=== WORK TO DO ===
**A)** Reproduce the passage from the resolver statistics notes word for word, starting with "Service startup should" and going on through "point of failure.".
**B)** In the resolver statistics notes, what should the system do if the side database ranking query fails?
**C)** From the resolver statistics notes, list every step to take when the side database update fails.

=== EXCERPTED TEXT ===
The main CatalogRepository should not absorb this responsibility. Keeping the side database behind a dedicated repository keeps the separation explicit and prevents statistics logic from leaking into core business persistence.

Configuration and File Layout

Add a dedicated resolver statistics database path derived from the application root, for example:

  • <APP_HOME>/data/resolver_stats.db

This path should be configurable but should default automatically so current operators do not need new setup work.

The service should initialize both:

  • main catalog database
  • resolver statistics side database

Service startup should not fail if the side database is empty; it should be created on demand.

Error Handling

Resolver statistics must not become a single point of failure.

If the side database update fails:

  • do not fail the actual download item
  • log the statistics error
  • continue resolver fallback using the best available in-memory ordering for that invocation

If the side database ranking query fails:

  • fall back to configured source order

This keeps the ranking system opportunistic rather than mission-critical.

=== Stored items ===
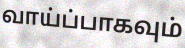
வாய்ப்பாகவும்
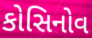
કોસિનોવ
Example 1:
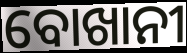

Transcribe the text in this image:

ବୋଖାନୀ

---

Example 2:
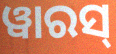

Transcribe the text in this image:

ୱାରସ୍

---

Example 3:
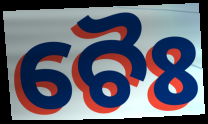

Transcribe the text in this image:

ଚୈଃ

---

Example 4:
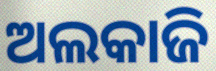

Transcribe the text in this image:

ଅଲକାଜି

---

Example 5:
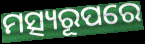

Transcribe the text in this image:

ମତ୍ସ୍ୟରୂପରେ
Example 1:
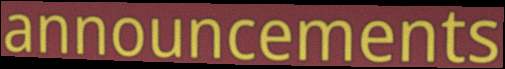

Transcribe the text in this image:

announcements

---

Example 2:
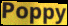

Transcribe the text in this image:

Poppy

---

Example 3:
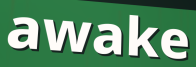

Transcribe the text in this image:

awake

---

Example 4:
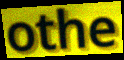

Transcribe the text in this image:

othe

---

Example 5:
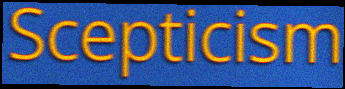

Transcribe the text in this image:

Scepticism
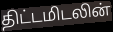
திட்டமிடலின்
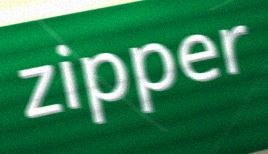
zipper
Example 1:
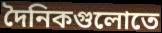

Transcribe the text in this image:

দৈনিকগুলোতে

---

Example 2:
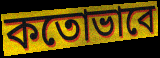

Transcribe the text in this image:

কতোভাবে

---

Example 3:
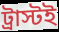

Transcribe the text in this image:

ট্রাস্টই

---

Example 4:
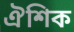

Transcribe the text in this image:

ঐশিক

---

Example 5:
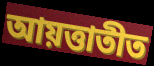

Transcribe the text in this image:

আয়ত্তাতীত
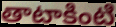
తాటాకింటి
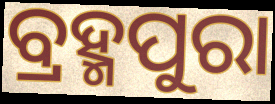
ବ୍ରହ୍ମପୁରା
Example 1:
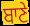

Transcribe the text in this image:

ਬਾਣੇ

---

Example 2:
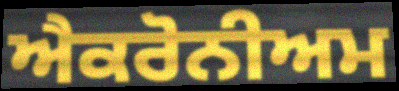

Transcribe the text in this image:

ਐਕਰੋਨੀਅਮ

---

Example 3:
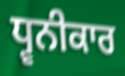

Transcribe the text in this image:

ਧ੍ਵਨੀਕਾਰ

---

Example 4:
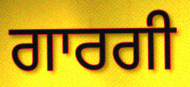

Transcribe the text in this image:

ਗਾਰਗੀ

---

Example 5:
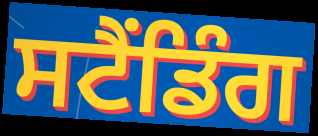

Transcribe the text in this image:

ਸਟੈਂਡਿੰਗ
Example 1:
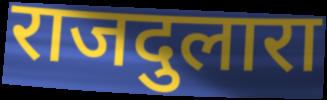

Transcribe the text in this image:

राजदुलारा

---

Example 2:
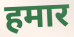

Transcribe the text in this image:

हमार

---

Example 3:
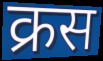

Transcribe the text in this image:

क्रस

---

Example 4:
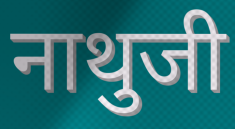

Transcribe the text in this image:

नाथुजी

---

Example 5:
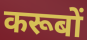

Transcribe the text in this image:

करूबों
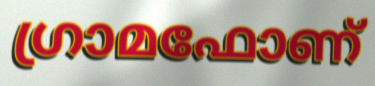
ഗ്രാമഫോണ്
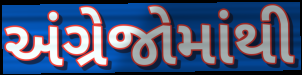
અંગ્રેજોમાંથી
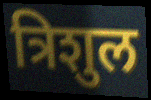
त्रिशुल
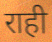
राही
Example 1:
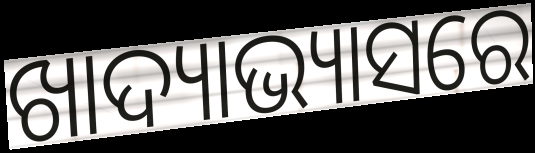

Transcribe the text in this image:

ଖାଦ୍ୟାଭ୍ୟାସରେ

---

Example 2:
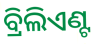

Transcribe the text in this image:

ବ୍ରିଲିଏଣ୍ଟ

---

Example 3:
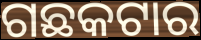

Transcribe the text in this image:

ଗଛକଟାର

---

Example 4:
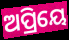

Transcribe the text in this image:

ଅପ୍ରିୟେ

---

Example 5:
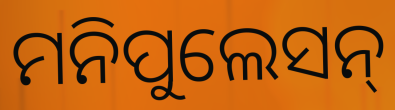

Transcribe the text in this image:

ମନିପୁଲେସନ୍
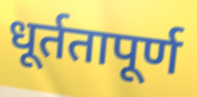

=== THE RESULTS ===
**A)**
Service startup should not fail if the side database is empty; it should be created on demand.

Error Handling

Resolver statistics must not become a single point of failure.

**B)** It should fall back to the configured source order.

**C)**
- Do not fail the actual download item.
- Log the statistics error.
- Continue resolver fallback using the best available in-memory ordering for that invocation.